Belsazar e a escritura na parede

A história de Belsazar e a escritura na parede está relatada na bíblia, no livro de Daniel, velho testamento.

Ocorreu que o rei Belsazar deu um grande banquete a mil dos seus senhores, e bebeu vinho na presença dos mil. Havendo ele provado o vinho, mandou trazer os vasos de ouro e de prata, que Nabucodonosor, seu pai, tinha tirado do templo que estava em Jerusalém, para que bebessem neles o rei, os seus príncipes, as suas mulheres e concubinas.

Então trouxeram os vasos de ouro, que foram tirados do templo da casa de Deus, que estava em Jerusalém, e beberam neles o rei, os seus príncipes, as suas mulheres e concubinas. Não somente beberam o vinho, mas deram louvores a outros deuses de ouro, de prata, de bronze, de ferro, de madeira, e de pedra.

De acordo com as escrituras, na mesma hora apareceram uns dedos de mão de homem, e escreviam, defronte do castiçal, na parede do palácio real; e o rei via a parte da mão que estava escrevendo. Diante disso, o semblante do rei mudou, e os seus pensamentos passaram a estar confusos. Ele gritou com força, que se introduzissem os astrólogos, os caldeus e os adivinhadores e ainda os sábios da babilônia que, qualquer que lesse este escrito, e o declarasse a sua interpretação, seria vestido de púrpura, e traria uma cadeia de ouro ao pescoço e, no reino, seria o terceiro governante.

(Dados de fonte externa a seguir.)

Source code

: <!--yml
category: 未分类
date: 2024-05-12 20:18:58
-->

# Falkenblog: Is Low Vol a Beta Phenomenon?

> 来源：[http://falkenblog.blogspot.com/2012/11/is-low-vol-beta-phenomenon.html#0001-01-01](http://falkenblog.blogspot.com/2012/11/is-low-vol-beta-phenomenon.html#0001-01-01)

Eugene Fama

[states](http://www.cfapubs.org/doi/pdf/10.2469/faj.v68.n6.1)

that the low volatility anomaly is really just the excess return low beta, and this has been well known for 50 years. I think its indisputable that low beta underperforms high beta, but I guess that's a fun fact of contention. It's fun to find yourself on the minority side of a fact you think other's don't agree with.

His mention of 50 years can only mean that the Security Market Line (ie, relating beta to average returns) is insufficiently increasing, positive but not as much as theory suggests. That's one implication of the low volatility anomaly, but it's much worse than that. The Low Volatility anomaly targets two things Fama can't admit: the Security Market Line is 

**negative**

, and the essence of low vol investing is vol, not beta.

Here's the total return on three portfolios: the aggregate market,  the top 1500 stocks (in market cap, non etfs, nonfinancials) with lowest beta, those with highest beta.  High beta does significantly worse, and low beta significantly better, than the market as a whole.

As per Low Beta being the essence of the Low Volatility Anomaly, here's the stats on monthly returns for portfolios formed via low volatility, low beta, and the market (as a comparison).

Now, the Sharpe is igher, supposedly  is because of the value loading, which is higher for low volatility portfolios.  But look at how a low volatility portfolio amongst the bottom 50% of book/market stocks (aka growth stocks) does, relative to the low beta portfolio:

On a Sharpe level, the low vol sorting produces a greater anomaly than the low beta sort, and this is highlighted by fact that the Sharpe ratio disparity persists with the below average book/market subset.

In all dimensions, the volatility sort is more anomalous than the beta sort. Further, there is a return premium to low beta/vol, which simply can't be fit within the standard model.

Então entraram todos os sábios do rei, mas não conseguiram ler o escrito, nem interpretar para o rei o que dizia a frase na parede. Por causa disso o rei Belsazar perturbou-se mais ainda.  A rainha, por causa do que se passava o rei, disse a ele que havia no reino um homem, no qual havia o espírito dos deuses santos e nos dias de teu pai (Nabucodonosor) se achou nele luz, e inteligência, e sabedoria, como a sabedoria dos deuses o constituiu mestre dos magos, dos astrólogos, dos caldeus e dos adivinhadores.

Este homem que servia ao Deus altíssimo era Daniel. Um homem íntegro de espírito excelente, e com grande conhecimento, entendimento, capaz de interpretar sonhos e explicar enigmas, e resolver dúvidas. E foi o próprio rei Nabucodonosor que mudou o nome de Daniel para Beltessazar.

(A semelhança de nomes: Belsazar era o filho do rei Nabuconosor. Já Beltessazar foi a forma com que Daniel passou a ser chamado pelo rei Nabuconodosor).

Daniel foi chamado à presença do rei, disse que ouviu dizer de sua capacidade e sábios e astrólogos de todo reino não conseguiram interpretar aquelas palavras. E se caso o fizesse seria o terceiro governante. Então Daniel recusou a oferta de ser o terceiro governante ou qualquer retribuição, e sem receber nada em troca o faria saber a interpretação.

Disse ainda que Deus, o Altíssimo, deu a Nabucodonosor o reino, mas quando o seu coração se exaltou, e o seu espírito se endureceu em soberba, foi derrubado do seu trono real, e passou dele a sua glória. E tu, Belsazar, que é seu filho, não se humilhou o teu coração, ainda que soubeste tudo que houve com teu pai. Tirou do templo objetos do Senhor e louvou a outros deuses, e beberam vinho. Então, do próprio Deus foi enviada aquela parte da mão, que escreveu este escrito: Mene, Mene, Tequel, Parsim.

* Esta é a interpretação:

Mene: Contou Deus o teu reino, e o acabou.

Tequel: Pesado foste na balança, e foste achado em falta.

Parsim: Dividido foi o teu reino, e dado aos medos e aos persas.

Então mandou Belsazar que vestissem a Daniel de púrpura, e que lhe pusessem uma cadeia de ouro ao pescoço, e proclamassem a respeito dele que havia de ser o terceiro no governo do seu reino. Naquela noite foi morto Belsazar, rei dos caldeus. E Dario, o medo, ocupou o reino, sendo da idade de sessenta e dois anos.

Bibliografia:
A Bíblia da Mulher: leitura, devocional, e estudo. 2 ed, Barueri SP: sociedade Bíblica do Brasil 2009.
Bíblia sagrada. Traduzida em português por João Ferreira de Almeida. Revista e Atualizada no Brasil 2 ed Barueri SP, Sociedade Bíblica do Brasil, 1988, 1993.